Expand and collapse a categorical JSON column — expand_cat

This function accepts a data.table along with a set of grouping variables and a character-format category-style JSON column (i.e. starts with curly brackets, not square).

expand_cat_json(
  dt,
  expand,
  index = "index",
  by = NULL,
  fast = FALSE,
  fun = sum,
  na.rm = TRUE,
  set_key = TRUE
)

Arguments

dt: data.table object (or something that can be coerced to data.table)
expand: String indicating the JSON column to be expanded.
index: String indicating the name of the new index column
by: Character vector indicating the variables to group by after expanding. Set to NULL to aggregate across all initial rows, or set to FALSE to not aggregate at all (this will also add an initial_rowno column showing the original row number).
fast: Assumes that all the JSON vectors are of the exact same categories, and adds the values together rather than using whatever is in fun.
fun: Function that takes a vector and returns a single value to use when collapsing to the by level. Requires fast = FALSE.
na.rm: Ignore missing values of expand
set_key: Set the key of dt to by. Set to FALSE if you have already set the key or want it returned without key.

Data listing =>
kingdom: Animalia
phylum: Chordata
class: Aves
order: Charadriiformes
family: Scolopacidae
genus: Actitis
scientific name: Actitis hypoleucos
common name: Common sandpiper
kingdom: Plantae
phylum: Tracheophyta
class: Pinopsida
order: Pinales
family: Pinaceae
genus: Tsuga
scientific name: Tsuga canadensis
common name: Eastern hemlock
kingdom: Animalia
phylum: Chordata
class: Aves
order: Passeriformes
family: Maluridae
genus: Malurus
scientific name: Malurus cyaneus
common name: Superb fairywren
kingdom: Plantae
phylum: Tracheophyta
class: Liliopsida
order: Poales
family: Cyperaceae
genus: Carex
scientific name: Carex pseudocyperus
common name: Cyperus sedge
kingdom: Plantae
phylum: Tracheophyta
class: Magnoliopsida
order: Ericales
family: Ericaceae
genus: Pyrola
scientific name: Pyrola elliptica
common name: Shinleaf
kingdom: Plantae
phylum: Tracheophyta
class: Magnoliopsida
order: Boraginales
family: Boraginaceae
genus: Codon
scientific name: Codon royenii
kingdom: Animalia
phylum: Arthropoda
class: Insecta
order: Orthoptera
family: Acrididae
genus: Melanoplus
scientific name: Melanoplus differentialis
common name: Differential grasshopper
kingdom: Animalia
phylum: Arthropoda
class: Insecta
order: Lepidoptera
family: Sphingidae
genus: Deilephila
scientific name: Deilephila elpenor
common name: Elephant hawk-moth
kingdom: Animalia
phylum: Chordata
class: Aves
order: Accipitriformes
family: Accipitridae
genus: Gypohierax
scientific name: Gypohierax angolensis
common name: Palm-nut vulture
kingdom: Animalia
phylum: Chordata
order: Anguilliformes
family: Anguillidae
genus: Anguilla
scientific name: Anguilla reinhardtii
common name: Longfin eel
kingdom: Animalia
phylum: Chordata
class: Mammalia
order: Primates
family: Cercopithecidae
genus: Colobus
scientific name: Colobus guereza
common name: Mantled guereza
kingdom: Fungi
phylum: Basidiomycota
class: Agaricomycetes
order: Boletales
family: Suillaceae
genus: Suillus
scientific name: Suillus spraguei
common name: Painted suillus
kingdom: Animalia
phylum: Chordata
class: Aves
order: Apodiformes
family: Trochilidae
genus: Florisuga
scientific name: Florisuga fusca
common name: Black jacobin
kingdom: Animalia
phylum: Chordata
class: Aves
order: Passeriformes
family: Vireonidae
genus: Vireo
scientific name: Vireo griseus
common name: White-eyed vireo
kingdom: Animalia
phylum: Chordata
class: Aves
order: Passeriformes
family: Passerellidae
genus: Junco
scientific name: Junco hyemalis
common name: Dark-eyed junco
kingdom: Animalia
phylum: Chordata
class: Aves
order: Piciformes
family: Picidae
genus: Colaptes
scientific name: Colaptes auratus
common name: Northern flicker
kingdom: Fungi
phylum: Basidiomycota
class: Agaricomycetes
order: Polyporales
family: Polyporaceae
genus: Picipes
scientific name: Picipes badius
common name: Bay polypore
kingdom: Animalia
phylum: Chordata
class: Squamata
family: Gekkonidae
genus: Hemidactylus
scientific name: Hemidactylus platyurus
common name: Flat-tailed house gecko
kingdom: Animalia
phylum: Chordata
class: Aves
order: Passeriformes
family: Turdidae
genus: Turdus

To be done =>
[a] According to the expand_cat documentation, what happens when the by argument is set to FALSE?
[b] Write the next part of the expand_cat documentation, following on from its last line.
The entries have no connection to the expand_cat documentation.

Answer set =>
[a] No aggregation is done, and an initial_rowno column showing the original row number is added.

[b]
Details

It expands that JSON column into long format, with one row per observation per value of the JSON column, and then collapses everything according to the set of grouping variables.

Examples


# Raw example data for expanding/collapsing
patterns <- data.table::data.table(state_fips = c(1,1,2,2),
                                   cat_origin = c('{"a": "2", "b": "3"}',
                                                '{"a": "3", "b": "4"}',
                                                '{"a": "4", "b": "5"}',
                                                '{"a": "5", "b": "6"}'))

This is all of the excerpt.